Reproduce the material below in full, substituting "Outline" for "Segment" and leaving everything else unchanged.

Start

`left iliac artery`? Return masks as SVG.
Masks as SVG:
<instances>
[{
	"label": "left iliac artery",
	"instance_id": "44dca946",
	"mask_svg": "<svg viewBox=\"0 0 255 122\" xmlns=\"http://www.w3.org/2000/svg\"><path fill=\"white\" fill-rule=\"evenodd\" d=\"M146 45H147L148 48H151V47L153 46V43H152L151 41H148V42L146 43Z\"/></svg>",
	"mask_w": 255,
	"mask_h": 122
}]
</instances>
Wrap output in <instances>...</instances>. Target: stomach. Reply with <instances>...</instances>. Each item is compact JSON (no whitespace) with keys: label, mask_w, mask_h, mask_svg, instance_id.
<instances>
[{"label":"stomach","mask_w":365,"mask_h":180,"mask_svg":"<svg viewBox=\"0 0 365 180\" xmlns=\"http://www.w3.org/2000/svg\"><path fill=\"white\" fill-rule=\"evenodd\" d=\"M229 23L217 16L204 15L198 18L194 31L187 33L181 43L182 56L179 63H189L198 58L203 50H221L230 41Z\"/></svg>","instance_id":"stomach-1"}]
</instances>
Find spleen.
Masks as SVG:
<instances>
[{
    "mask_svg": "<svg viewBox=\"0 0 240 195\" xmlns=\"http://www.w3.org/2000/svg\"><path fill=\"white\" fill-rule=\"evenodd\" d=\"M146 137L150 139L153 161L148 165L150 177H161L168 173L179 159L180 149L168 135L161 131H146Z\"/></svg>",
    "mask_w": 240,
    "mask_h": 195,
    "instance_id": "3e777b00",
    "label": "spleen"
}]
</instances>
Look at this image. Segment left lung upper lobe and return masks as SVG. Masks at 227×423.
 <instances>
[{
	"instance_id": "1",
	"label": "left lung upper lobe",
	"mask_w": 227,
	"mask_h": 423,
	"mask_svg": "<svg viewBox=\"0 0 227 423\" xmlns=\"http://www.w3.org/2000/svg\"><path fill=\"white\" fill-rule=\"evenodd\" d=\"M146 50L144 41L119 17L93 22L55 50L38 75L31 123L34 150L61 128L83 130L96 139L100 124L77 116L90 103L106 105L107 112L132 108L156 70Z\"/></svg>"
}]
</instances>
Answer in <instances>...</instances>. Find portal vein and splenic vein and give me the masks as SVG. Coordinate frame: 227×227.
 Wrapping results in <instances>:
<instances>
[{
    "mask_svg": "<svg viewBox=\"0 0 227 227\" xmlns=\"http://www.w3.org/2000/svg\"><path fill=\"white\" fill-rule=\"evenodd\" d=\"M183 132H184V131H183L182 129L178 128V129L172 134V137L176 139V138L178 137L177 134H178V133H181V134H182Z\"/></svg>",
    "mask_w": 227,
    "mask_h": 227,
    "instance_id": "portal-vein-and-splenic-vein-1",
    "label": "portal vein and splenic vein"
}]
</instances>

End

■ Complete response ■
`left iliac artery`? Return masks as SVG.
Masks as SVG:
<instances>
[{
	"label": "left iliac artery",
	"instance_id": "44dca946",
	"mask_svg": "<svg viewBox=\"0 0 255 122\" xmlns=\"http://www.w3.org/2000/svg\"><path fill=\"white\" fill-rule=\"evenodd\" d=\"M146 45H147L148 48H151V47L153 46V43H152L151 41H148V42L146 43Z\"/></svg>",
	"mask_w": 255,
	"mask_h": 122
}]
</instances>
Wrap output in <instances>...</instances>. Target: stomach. Reply with <instances>...</instances>. Each item is compact JSON (no whitespace) with keys: label, mask_w, mask_h, mask_svg, instance_id.
<instances>
[{"label":"stomach","mask_w":365,"mask_h":180,"mask_svg":"<svg viewBox=\"0 0 365 180\" xmlns=\"http://www.w3.org/2000/svg\"><path fill=\"white\" fill-rule=\"evenodd\" d=\"M229 23L217 16L204 15L198 18L194 31L187 33L181 43L182 56L179 63H189L198 58L203 50H221L230 41Z\"/></svg>","instance_id":"stomach-1"}]
</instances>
Find spleen.
Masks as SVG:
<instances>
[{
    "mask_svg": "<svg viewBox=\"0 0 240 195\" xmlns=\"http://www.w3.org/2000/svg\"><path fill=\"white\" fill-rule=\"evenodd\" d=\"M146 137L150 139L153 161L148 165L150 177H161L168 173L179 159L180 149L168 135L161 131H146Z\"/></svg>",
    "mask_w": 240,
    "mask_h": 195,
    "instance_id": "3e777b00",
    "label": "spleen"
}]
</instances>
Look at this image. Outline left lung upper lobe and return masks as SVG. Masks at 227×423.
 <instances>
[{
	"instance_id": "1",
	"label": "left lung upper lobe",
	"mask_w": 227,
	"mask_h": 423,
	"mask_svg": "<svg viewBox=\"0 0 227 423\" xmlns=\"http://www.w3.org/2000/svg\"><path fill=\"white\" fill-rule=\"evenodd\" d=\"M146 50L144 41L119 17L93 22L55 50L38 75L31 123L34 150L61 128L83 130L96 139L100 124L77 116L90 103L106 105L107 112L132 108L156 70Z\"/></svg>"
}]
</instances>
Answer in <instances>...</instances>. Find portal vein and splenic vein and give me the masks as SVG. Coordinate frame: 227×227.
 Wrapping results in <instances>:
<instances>
[{
    "mask_svg": "<svg viewBox=\"0 0 227 227\" xmlns=\"http://www.w3.org/2000/svg\"><path fill=\"white\" fill-rule=\"evenodd\" d=\"M183 132H184V131H183L182 129L178 128V129L172 134V137L176 139V138L178 137L177 134H178V133H181V134H182Z\"/></svg>",
    "mask_w": 227,
    "mask_h": 227,
    "instance_id": "portal-vein-and-splenic-vein-1",
    "label": "portal vein and splenic vein"
}]
</instances>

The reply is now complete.